Regional development and EU funds minister Branko Grcic said on Wednesday that establishing two statistical regions, Continental and Adriatic, instead of the current three, will enable every part of Croatia to access EU money under equal conditions.
The Continental region will comprise 14 counties with about 2.5 million inhabitants while the seven coastal counties with approximately 1.5 million inhabitants will form the Adriatic region.
So far, the country has been divided already into three statistical regions. But the government agreed with the European Comission that the new solution, which will come into force on January 1 next year, will enable better use of EU development funds.
Foreign minister Vesna Pusic said that the EU's 2014-2020 budget allows Croatia to withdraw up to 14 billion euro if local authorities offer credible projects.
"That sum is approximately [equal to] one annual Croatian budget. Every city and place can develop with that money until 2020. Who doesn't develop by then will never develop," Pusic said.
However, the ruling party in the eastern region of Slavonia, the Croatian Democratic Assembly of Slavonia and Baranja, HDSSB, criticized the decision, claiming that it would harm Slavonia's ability to pull in European money.

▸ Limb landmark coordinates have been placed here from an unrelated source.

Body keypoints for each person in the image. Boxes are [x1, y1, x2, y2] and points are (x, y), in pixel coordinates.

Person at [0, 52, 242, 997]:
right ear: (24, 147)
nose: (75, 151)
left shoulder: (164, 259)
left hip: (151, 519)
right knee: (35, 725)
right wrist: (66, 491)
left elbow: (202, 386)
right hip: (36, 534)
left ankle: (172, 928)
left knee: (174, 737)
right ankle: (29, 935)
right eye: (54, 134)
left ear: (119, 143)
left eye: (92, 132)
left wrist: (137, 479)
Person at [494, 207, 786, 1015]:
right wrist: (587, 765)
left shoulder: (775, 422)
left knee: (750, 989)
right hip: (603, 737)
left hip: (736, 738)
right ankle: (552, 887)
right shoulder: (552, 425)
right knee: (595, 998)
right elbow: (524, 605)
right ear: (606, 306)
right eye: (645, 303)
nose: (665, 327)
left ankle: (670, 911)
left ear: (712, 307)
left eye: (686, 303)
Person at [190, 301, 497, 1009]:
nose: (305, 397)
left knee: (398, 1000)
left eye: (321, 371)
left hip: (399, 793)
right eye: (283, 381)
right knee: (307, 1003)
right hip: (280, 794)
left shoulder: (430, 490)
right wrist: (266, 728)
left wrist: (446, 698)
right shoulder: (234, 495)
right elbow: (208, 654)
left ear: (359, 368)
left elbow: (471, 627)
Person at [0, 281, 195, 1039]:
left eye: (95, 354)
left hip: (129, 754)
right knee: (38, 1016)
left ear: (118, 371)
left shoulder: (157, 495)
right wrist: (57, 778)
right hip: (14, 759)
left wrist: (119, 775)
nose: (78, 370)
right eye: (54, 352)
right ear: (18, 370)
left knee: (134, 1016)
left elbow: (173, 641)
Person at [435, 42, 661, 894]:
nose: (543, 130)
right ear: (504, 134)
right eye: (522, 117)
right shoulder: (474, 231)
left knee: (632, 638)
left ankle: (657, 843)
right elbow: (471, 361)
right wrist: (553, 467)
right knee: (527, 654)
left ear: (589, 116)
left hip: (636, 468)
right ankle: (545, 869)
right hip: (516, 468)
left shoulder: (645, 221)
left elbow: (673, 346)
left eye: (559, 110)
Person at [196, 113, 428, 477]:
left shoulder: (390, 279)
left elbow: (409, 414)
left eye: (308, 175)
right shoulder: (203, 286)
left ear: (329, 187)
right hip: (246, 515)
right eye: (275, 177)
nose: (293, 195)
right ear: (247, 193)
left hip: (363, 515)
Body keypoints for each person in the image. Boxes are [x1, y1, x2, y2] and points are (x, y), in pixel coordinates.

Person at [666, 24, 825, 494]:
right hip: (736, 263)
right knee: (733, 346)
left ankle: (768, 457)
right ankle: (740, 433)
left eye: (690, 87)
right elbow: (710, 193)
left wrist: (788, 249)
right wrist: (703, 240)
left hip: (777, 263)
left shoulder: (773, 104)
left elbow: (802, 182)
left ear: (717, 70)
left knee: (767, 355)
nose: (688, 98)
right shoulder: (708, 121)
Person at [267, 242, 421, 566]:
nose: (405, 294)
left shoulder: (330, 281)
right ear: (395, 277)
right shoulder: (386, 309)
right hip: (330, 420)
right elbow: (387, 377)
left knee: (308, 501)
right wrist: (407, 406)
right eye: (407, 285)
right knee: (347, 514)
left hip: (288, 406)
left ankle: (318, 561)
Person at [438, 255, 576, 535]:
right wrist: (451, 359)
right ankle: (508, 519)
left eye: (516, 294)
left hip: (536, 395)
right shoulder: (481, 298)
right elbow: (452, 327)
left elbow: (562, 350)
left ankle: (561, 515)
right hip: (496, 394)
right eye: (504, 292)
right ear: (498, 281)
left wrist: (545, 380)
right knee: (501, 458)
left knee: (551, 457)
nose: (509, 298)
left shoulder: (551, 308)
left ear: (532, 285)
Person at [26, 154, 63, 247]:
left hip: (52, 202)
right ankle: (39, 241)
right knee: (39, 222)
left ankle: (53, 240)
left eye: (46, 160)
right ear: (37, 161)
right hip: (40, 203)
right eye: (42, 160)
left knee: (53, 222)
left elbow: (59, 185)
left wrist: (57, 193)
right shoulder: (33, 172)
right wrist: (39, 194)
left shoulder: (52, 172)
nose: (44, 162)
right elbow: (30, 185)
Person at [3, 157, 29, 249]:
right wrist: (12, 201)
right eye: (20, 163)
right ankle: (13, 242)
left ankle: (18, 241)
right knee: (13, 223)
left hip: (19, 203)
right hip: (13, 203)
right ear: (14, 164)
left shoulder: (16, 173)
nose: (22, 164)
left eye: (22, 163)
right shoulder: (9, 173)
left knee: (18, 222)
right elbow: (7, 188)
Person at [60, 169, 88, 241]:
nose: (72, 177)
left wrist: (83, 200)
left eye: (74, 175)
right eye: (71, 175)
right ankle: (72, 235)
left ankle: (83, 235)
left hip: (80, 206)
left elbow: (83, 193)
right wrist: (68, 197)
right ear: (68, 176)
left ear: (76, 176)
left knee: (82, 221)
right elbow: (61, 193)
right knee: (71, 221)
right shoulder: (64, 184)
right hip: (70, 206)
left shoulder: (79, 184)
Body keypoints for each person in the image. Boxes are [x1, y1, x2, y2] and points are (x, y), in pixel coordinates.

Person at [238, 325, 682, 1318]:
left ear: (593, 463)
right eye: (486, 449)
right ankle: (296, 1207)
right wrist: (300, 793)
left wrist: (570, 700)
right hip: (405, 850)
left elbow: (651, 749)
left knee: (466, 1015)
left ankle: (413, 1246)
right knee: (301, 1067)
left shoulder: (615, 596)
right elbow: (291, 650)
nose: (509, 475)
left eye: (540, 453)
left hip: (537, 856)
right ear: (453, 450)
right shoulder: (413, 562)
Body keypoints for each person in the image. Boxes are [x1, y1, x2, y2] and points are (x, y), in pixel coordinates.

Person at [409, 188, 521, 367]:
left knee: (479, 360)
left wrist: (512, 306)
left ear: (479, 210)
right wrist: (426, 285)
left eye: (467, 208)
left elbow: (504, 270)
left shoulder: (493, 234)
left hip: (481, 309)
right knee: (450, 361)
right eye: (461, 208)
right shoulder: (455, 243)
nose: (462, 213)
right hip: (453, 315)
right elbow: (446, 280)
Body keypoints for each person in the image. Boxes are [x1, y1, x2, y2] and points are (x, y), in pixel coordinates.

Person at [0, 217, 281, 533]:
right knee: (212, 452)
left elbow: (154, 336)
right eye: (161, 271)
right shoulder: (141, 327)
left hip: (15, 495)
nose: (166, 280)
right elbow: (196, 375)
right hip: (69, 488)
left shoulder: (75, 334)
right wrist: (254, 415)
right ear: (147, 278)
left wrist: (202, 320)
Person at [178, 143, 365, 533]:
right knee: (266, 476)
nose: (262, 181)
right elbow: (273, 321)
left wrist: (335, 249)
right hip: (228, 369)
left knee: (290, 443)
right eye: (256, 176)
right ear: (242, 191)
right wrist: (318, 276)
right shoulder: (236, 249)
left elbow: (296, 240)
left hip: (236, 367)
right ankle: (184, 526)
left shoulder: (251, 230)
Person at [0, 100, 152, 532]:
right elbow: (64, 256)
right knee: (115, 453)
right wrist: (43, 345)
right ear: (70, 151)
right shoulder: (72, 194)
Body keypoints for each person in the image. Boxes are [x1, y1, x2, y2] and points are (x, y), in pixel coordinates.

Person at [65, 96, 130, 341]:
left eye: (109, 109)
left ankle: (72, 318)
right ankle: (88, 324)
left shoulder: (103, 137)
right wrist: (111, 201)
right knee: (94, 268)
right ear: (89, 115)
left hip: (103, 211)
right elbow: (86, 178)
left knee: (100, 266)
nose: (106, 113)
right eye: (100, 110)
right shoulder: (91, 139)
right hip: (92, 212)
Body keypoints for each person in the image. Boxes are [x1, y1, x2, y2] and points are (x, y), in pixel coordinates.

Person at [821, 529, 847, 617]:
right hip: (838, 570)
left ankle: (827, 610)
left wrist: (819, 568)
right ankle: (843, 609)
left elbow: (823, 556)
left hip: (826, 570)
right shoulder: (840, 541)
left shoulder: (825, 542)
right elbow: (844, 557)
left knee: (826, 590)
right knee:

"This is the politics of giving to the rich and taking from the poor," the HDSSB MP Dinko Buric said.
He said that the Slavonian local authorities won't have the financial ability to compete with the capital, Zagreb, which will form part of the Continental region.
The new statistical division of the country will not influence the current administrative organisation of Croatia, which is widely regarded as disfunctional and expensive.
The country of little more than 4 million inhabitants has 21 counties, 121 cities and 419 municipalities, each of which has its own budget and administration.
According to official data, about 40 per cent of the cities and municipalities can't finance themselves, so the state budget has to allocate money for them.
Incomes of local officials alone cost the country about 5 billion kuna (700 million euro) anually.